We reach home without incident. Photos are taken and birds cleaned. Harley and Maggie are in the air-conditioned house on a well-deserved break. I take time to reflect on the day's occurrences. My dogs did great in the field, but my eagerness to get them out blinded me from the obvious risks. I should not have taken them out in those conditions. Looking back it is as obvious as my motto for dog training, "Never set your dog up for failure." That is exactly what I did. I should have refrained from a late morning hunt and opted for another, cooler day. Fortunately, everything turned out all right. This experience will be an ever-lasting reminder of the importance of not pushing my dogs when I shouldn't. As I finish this, I am thankful for the warmth at my feet provided by two of my best friends in the world - Harley and Maggie, who I am fortunate enough to share my passion of the hunt.

[siteimg]2236[/siteimg]


----------



## Van Wey (Jul 15, 2005)

Excellent post, you nailed it on the dot!!! I hope everyone will read this and realize how easy it can be for dogs to get effected by the heat!!
I truly admire this!!!!!!!!!!!

Thank You


----------



## njsimonson (Sep 24, 2002)

Great story, very well written! Sometimes it is those "tales of mistakes" in the outdoors that save people from a little embarassment, or from feelings of total loss that they never stop blaming themselves for. Kudos to you for stepping up and sharing!

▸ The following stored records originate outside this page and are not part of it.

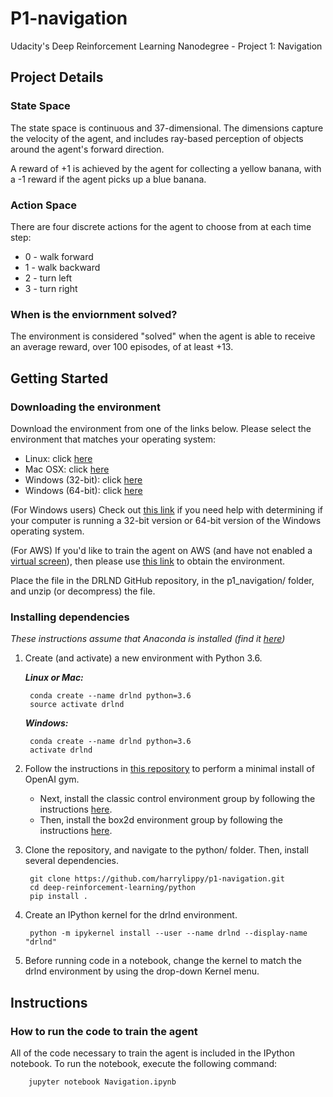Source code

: # P1-navigation
Udacity's Deep Reinforcement Learning Nanodegree - Project 1: Navigation

## Project Details

### State Space
The state space is continuous and 37-dimensional. The dimensions capture the velocity of the agent, and includes ray-based perception of objects around the agent's forward direction.

A reward of +1 is achieved by the agent for collecting a yellow banana, with a -1 reward if the agent picks up a blue banana.

### Action Space
There are four discrete actions for the agent to choose from at each time step:

* 0 - walk forward 
* 1 - walk backward
* 2 - turn left
* 3 - turn right

### When is the enviornment solved?
The environment is considered "solved" when the agent is able to receive an average reward, over 100 episodes, of at least +13.

## Getting Started

### Downloading the environment
Download the environment from one of the links below. Please select the environment that matches your operating system:

* Linux: click [here](https://s3-us-west-1.amazonaws.com/udacity-drlnd/P1/Banana/Banana_Linux.zip)
* Mac OSX: click [here](https://s3-us-west-1.amazonaws.com/udacity-drlnd/P1/Banana/Banana.app.zip)
* Windows (32-bit): click [here](https://s3-us-west-1.amazonaws.com/udacity-drlnd/P1/Banana/Banana_Windows_x86.zip)
* Windows (64-bit): click [here](https://s3-us-west-1.amazonaws.com/udacity-drlnd/P1/Banana/Banana_Windows_x86_64.zip)

(For Windows users) Check out [this link](https://support.microsoft.com/en-us/help/827218/how-to-determine-whether-a-computer-is-running-a-32-bit-version-or-64) if you need help with determining if your computer is running a 32-bit version or 64-bit version of the Windows operating system.

(For AWS) If you'd like to train the agent on AWS (and have not enabled a [virtual screen](https://github.com/Unity-Technologies/ml-agents/blob/master/docs/Training-on-Amazon-Web-Service.md)), then please use [this link](https://s3-us-west-1.amazonaws.com/udacity-drlnd/P1/Banana/Banana_Linux_NoVis.zip) to obtain the environment.

Place the file in the DRLND GitHub repository, in the p1_navigation/ folder, and unzip (or decompress) the file.
### Installing dependencies
_These instructions assume that Anaconda is installed (find it [here](https://www.anaconda.com/))_

1. Create (and activate) a new environment with Python 3.6.

    **_Linux or Mac:_**

        conda create --name drlnd python=3.6
        source activate drlnd

    **_Windows:_**
        
        conda create --name drlnd python=3.6
        activate drlnd

2. Follow the instructions in [this repository](https://github.com/openai/gym) to perform a minimal install of OpenAI gym.

    * Next, install the classic control environment group by following the instructions [here](https://github.com/openai/gym#classic-control).
    * Then, install the box2d environment group by following the instructions [here](https://github.com/openai/gym#box2d).

3. Clone the repository, and navigate to the python/ folder. Then, install several dependencies.

        git clone https://github.com/harrylippy/p1-navigation.git
        cd deep-reinforcement-learning/python
        pip install .

4. Create an IPython kernel for the drlnd environment.

        python -m ipykernel install --user --name drlnd --display-name "drlnd"
        
6. Before running code in a notebook, change the kernel to match the drlnd environment by using the drop-down Kernel menu.

## Instructions

### How to run the code to train the agent
All of the code necessary to train the agent is included in the IPython notebook. To run the notebook, execute the following command:

        jupyter notebook Navigation.ipynb
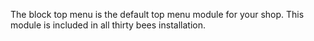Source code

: The block top menu is the default top menu module for your shop. This module is included in all thirty bees installation.
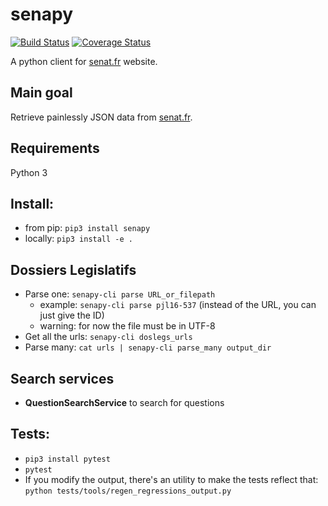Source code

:# senapy
[![Build Status](https://travis-ci.org/regardscitoyens/senapy.svg?branch=master)](https://travis-ci.org/regardscitoyens/senapy) [![Coverage Status](https://coveralls.io/repos/github/regardscitoyens/senapy/badge.svg?branch=master)](https://coveralls.io/github/regardscitoyens/senapy?branch=master)

A python client for [senat.fr](https://senat.fr) website.

## Main goal

Retrieve painlessly JSON data from [senat.fr](https://senat.fr).

## Requirements

Python 3

## Install:

- from pip: `pip3 install senapy`
- locally: `pip3 install -e .`

## Dossiers Legislatifs

 - Parse one: `senapy-cli parse URL_or_filepath`
    - example: `senapy-cli parse pjl16-537` (instead of the URL, you can just give the ID)
    - warning: for now the file must be in UTF-8
 - Get all the urls: `senapy-cli doslegs_urls`
 - Parse many: `cat urls | senapy-cli parse_many output_dir`

## Search services

 * **QuestionSearchService** to search for questions

## Tests:

- `pip3 install pytest`
- `pytest`
- If you modify the output, there's an utility to make the tests reflect that: `python tests/tools/regen_regressions_output.py`
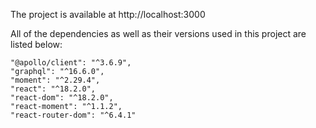 The project is available at http://localhost:3000

All of the dependencies as well as their versions used in this project are listed below:

    "@apollo/client": "^3.6.9",
    "graphql": "^16.6.0",
    "moment": "^2.29.4",
    "react": "^18.2.0",
    "react-dom": "^18.2.0",
    "react-moment": "^1.1.2",
    "react-router-dom": "^6.4.1"




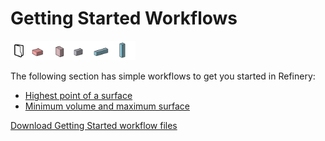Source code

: # Getting Started Workflows

<img src="../../assets/sample/beginer.png" style="width:200px;"/>

The following section has simple workflows to get you started in Refinery:

* [Highest point of a surface](04-01-01_highest-point-of-a-surface.md)
* [Minimum volume and maximum surface](04-01-02_minimum-volume-and-maximum-surface.md)

[Download Getting Started workflow files](https://github.com/DynamoDS/RefineryPrimer/releases/download/samples-v1/04-01_getting-started-workflows.zip) 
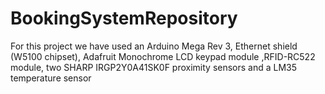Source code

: # BookingSystemRepository
For this project we have used an Arduino Mega Rev 3, Ethernet shield (W5100 chipset), Adafruit Monochrome LCD keypad module ,RFID-RC522 module, two SHARP IRGP2Y0A41SK0F proximity sensors and a LM35 temperature sensor
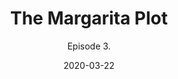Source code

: ---
#NOTES: don't use "#" or ":" those mess with the code
# What is the name of the episode?
title: The Margarita Plot
# What is the subtotitle of the episode? this will show up in the
subtitle: Episode 3.

# NO CHANGE don't change this 
#VVVVVVVVVVVVVVVVVVVVVVVVVVVVVVVVVVVVVVVVVVVVVVV
layout: default
comments: true

# Add +1 to the latest episode. This controls where in the grid the episode will show up
#e.g if the latest episode is number 8, this episode should be number 9
modal-id: 3
# Creation date
date: 2020-03-22
#main image. image should go in img/portfolio
img: margarita.png
#thumbnail image. image should go in img/portfolio
thumbnail: default-thumbnail.png
#description of the image when hoving over, useful to the visually impaired
alt:
#date that will be displayed
project-date: Mar 2020
#who participated?
guests: Browder - Matt - Tom - Paul
#noir, sci-fi and such
genre: Noir

description: This week on the Offer, it's genre week. Join us as dive into the dark world of noir, with an experiment in live foley. Guests:Ben Browder ThompsonMatthew Lovelaceand ft Tom Szyszko doing live improvised foley The Margarita Plot:/ the Offer goes deep into a world swirling with conspiracy and cold drinks. Follow Sunny Johnny, Cynthia, Agent Thompson Johnson and others as they try to navigate the dark underworld they find themselves locked in and try to come out in one piece on the other side, and maybe learn a thing or two in the process... or at least how to make a decent margarita

#link to the individual episodes in each platform
spoti-link: https://open.spotify.com/episode/4wNlMBWwi8hsDMH1Mcokmb
apple-link: https://podcasts.apple.com/us/podcast/forgive-or-end-the-world-the-offer-episode-2/id1501625817?i=1000468447930
tunein-link: https://tunein.com/podcasts/Comedy-Podcasts/The-Offer-p1300957/?topicId=140283371
switcher-link: https://www.stitcher.com/podcast/the-offer-an-improv-podcast/e/68200450

---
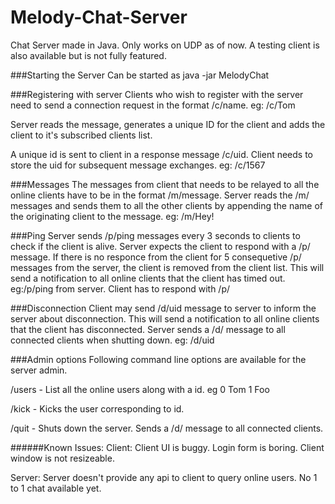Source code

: # Melody-Chat-Server
Chat Server made in Java. Only works on UDP as of now.
A testing client is also available but is not fully featured.

###Starting the Server
Can be started as java -jar MelodyChat <port>

###Registering with server
Clients who wish to register with  the server need to  send a connection request in the format
/c/name.   eg: /c/Tom

Server reads the message, generates a unique ID for the client and adds the client to it's subscribed clients list.

A unique id is sent to client in a response message /c/uid. Client needs to store the uid for subsequent message exchanges.
eg: /c/1567

###Messages
The messages from client that needs to be relayed to all the online clients have to be in the format /m/message.
Server reads the /m/ messages and sends them to all the other clients by appending the name of the originating client
to the message.
eg: /m/Hey!

###Ping
Server sends /p/ping messages every 3 seconds to clients to check if the client is alive. Server expects the client to
respond with a /p/ message. If there is no responce from the client for 5 consequetive /p/ messages from the server, the client 
is removed from the client list. This will send a notification to all online clients that the client has timed out.
eg:/p/ping from server. Client has to respond with /p/

###Disconnection
Client may send /d/uid message to server to inform the server about disconnection. This will send a notification to all online
clients that the client has disconnected. Server sends a /d/ message to all connected clients when shutting down.
eg: /d/uid

###Admin options
Following command line options are available for the server admin. 

/users - List all the online users along with a id.  eg 0 Tom  1 Foo

/kick <id> - Kicks the user corresponding to id.

/quit - Shuts down the server. Sends a /d/ message to all connected clients.



######Known Issues:
Client:
Client UI is buggy. Login form is boring. Client window is not resizeable. 

Server:
Server doesn't provide any api to client to query online users. No 1 to 1 chat available yet.





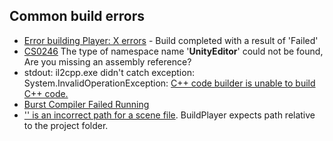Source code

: ## Common build errors

- [Error building Player: X errors](Build%20Errors/Build%20Error.md) - Build completed with a result of 'Failed'  
- [CS0246](Editor%20References.md) The type of namespace name '**UnityEditor**' could not be found, Are you missing an assembly reference?  
- stdout: il2cpp.exe didn't catch exception: System.InvalidOperationException: [C++ code builder is unable to build C++ code.](Build%20Errors/IL2CPP%20Building.md)  
- [Burst Compiler Failed Running](Build%20Errors/Burst%20Building.md)
- ['' is an incorrect path for a scene file](Build%20Errors/Deleted%20Scenes.md). BuildPlayer expects path relative to the project folder.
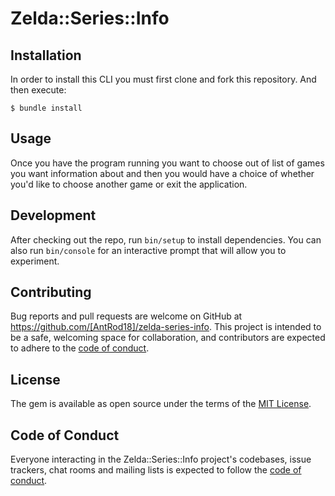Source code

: # Zelda::Series::Info


## Installation
In order to install this CLI you must first clone and fork this repository.
And then execute:

    $ bundle install



## Usage
Once you have the program running you want to choose out of list of games you want information about and then you would have a choice of whether you'd like to choose another game or exit the application.


## Development

After checking out the repo, run `bin/setup` to install dependencies. You can also run `bin/console` for an interactive prompt that will allow you to experiment.

## Contributing

Bug reports and pull requests are welcome on GitHub at https://github.com/[AntRod18]/zelda-series-info. This project is intended to be a safe, welcoming space for collaboration, and contributors are expected to adhere to the [code of conduct](https://github.com/[AntRod18]/zelda-series-info/blob/master/CODE_OF_CONDUCT.md).

## License

The gem is available as open source under the terms of the [MIT License](https://opensource.org/licenses/MIT).

## Code of Conduct

Everyone interacting in the Zelda::Series::Info project's codebases, issue trackers, chat rooms and mailing lists is expected to follow the [code of conduct](https://github.com/[AntRod18]/zelda-series-info/blob/master/CODE_OF_CONDUCT.md).
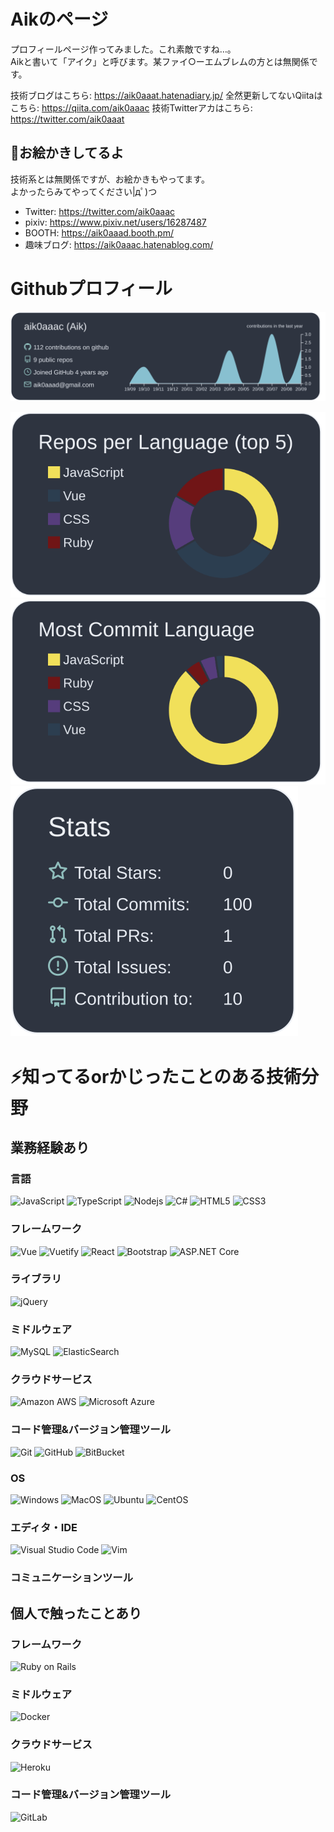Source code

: <!--
**aik0aaac/aik0aaac** is a ✨ _special_ ✨ repository because its `README.md` (this file) appears on your GitHub profile.

Here are some ideas to get you started:

- 🔭 I’m currently working on ...
- 🌱 I’m currently learning ...
- 👯 I’m looking to collaborate on ...
- 🤔 I’m looking for help with ...
- 💬 Ask me about ...
- 📫 How to reach me: ...
- 😄 Pronouns: ...
- ⚡ Fun fact: ...
-->

# Aikのページ
プロフィールページ作ってみました。これ素敵ですね…。  
Aikと書いて「アイク」と呼びます。某ファイ○ーエムブレムの方とは無関係です。

技術ブログはこちら: https://aik0aaat.hatenadiary.jp/
全然更新してないQiitaはこちら: https://qiita.com/aik0aaac
技術Twitterアカはこちら: https://twitter.com/aik0aaat

## 🎨お絵かきしてるよ
技術系とは無関係ですが、お絵かきもやってます。  
よかったらみてやってください|дﾟ)つ

- Twitter: https://twitter.com/aik0aaac
- pixiv: https://www.pixiv.net/users/16287487
- BOOTH: https://aik0aaad.booth.pm/
- 趣味ブログ: https://aik0aaac.hatenablog.com/

# Githubプロフィール
![Githubサマリー](https://raw.githubusercontent.com/aik0aaac/aik0aaac/master/profile-summary-card-output/nord_dark/0-profile-details.svg)

![Github Myリポジトリ情報](https://raw.githubusercontent.com/aik0aaac/aik0aaac/master/profile-summary-card-output/nord_dark/1-repos-per-language.svg)
![Most Commit Language](https://raw.githubusercontent.com/aik0aaac/aik0aaac/master/profile-summary-card-output/nord_dark/2-most-commit-language.svg)
![Github Status](https://raw.githubusercontent.com/aik0aaac/aik0aaac/master/profile-summary-card-output/nord_dark/3-stats.svg)

# ⚡知ってるorかじったことのある技術分野
## 業務経験あり
### 言語
![JavaScript](https://img.shields.io/badge/-JavaScript-black?style=flat-square&logo=javascript)
![TypeScript](https://img.shields.io/badge/-TypeScript-007ACC?style=flat-square&logo=typescript)
![Nodejs](https://img.shields.io/badge/-Nodejs-black?style=flat-square&logo=Node.js)
![C#](https://img.shields.io/badge/-C＃-239120?style=flat-square&logo=c-sharp)
![HTML5](https://img.shields.io/badge/-HTML5-E34F26?style=flat-square&logo=html5&logoColor=white)
![CSS3](https://img.shields.io/badge/-CSS3-1572B6?style=flat-square&logo=css3)

### フレームワーク
![Vue](https://img.shields.io/badge/-Vue-black?style=flat-square&logo=vue.js)
![Vuetify](https://img.shields.io/badge/-Vuetify-black?style=flat-square&logo=vuetify)
![React](https://img.shields.io/badge/-React-black?style=flat-square&logo=react)
![Bootstrap](https://img.shields.io/badge/-Bootstrap-563D7C?style=flat-square&logo=bootstrap)
![ASP.NET Core](https://img.shields.io/badge/-ASP.NET%20Core-black?style=flat-square)

### ライブラリ
![jQuery](https://img.shields.io/badge/-jQuery-0769AD.svg?logo=jquery&style=flat-square)

### ミドルウェア
![MySQL](https://img.shields.io/badge/-MySQL-black?style=flat-square&logo=mysql)
![ElasticSearch](https://img.shields.io/badge/-ElasticSearch-005571?style=flat-square&logo=elasticsearch)

### クラウドサービス
![Amazon AWS](https://img.shields.io/badge/Amazon%20AWS-232F3E?style=flat-square&logo=amazon-aws)
![Microsoft Azure](https://img.shields.io/badge/Microsoft%20Azure-232F7E?style=flat-square&logo=microsoft-azure)

### コード管理&バージョン管理ツール
![Git](https://img.shields.io/badge/-Git-black?style=flat-square&logo=git)
![GitHub](https://img.shields.io/badge/-GitHub-181717?style=flat-square&logo=github)
![BitBucket](https://img.shields.io/badge/-BitBucket-darkblue?style=flat-square&logo=bitbucket)

### OS
![Windows](https://img.shields.io/badge/-Windows-0078D6.svg?logo=windows&style=flat-square)
![MacOS](https://img.shields.io/badge/-MacOS-F2F2F2.svg?style=flat-square)
![Ubuntu](https://img.shields.io/badge/-Ubuntu-6F52B5.svg?logo=ubuntu&style=flat-square)
![CentOS](https://img.shields.io/badge/-CentOS-0078D6.svg?logo=centos&style=flat-square)

### エディタ・IDE
![Visual Studio Code](https://img.shields.io/badge/-Visual%20Studio%20Code-007ACC.svg?logo=visual-studio-code&style=flat)
![Vim](https://img.shields.io/badge/-Vim-019733.svg?logo=vim&style=flat)

### コミュニケーションツール

## 個人で触ったことあり
### フレームワーク
![Ruby on Rails](https://img.shields.io/badge/-Rails-CC0000.svg?logo=ruby-on-rails&style=flat)

### ミドルウェア
![Docker](https://img.shields.io/badge/-Docker-black?style=flat-square&logo=docker)

### クラウドサービス
![Heroku](https://img.shields.io/badge/-Heroku-430098?style=flat-square&logo=heroku)

### コード管理&バージョン管理ツール
![GitLab](https://img.shields.io/badge/-GitLab-FCA121?style=flat-square&logo=gitlab)
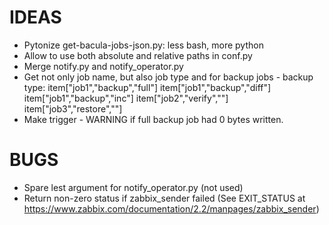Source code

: IDEAS
=====

* Pytonize get-bacula-jobs-json.py: less bash, more python
* Allow to use both absolute and relative paths in conf.py
* Merge notify.py and notify_operator.py
* Get not only job name, but also job type and for backup jobs - backup type:
	item["job1","backup","full"]
	item["job1","backup","diff"]
	item["job1","backup","inc"]
	item["job2","verify",""]
	item["job3","restore",""]
* Make trigger - WARNING if full backup job had 0 bytes written.

BUGS
====

* Spare lest argument for notify_operator.py (not used)
* Return non-zero status if zabbix_sender failed (See EXIT_STATUS at https://www.zabbix.com/documentation/2.2/manpages/zabbix_sender)
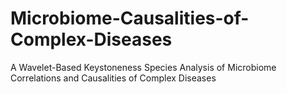 # Microbiome-Causalities-of-Complex-Diseases
A Wavelet-Based Keystoneness Species Analysis of Microbiome Correlations and Causalities of Complex Diseases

Gunnar was done, as per my 80 degree rule (if the temp feels like 80, we're done) by 10 am on Sat, and noon on Sun. No sense risking my investment, and my hunting buddy, for a bird. We made up for it tonight, one sharpie, one hun, one dove. An early upland tri-fecta!


----------



## taddy1340 (Dec 10, 2004)

nj,

Congrats on the trifecta! Brad Dokken is going to run the story on the GF Herald website. I told him that I just hope it serves as a good reminder to dog owners. It truly opened my eyes to how fast they can overheat. Happy hunting!

mikt


----------



## upland420 (Dec 27, 2004)

Good story...Im glad your dogs are ok. Fine job of looking out for their well being. :beer:


----------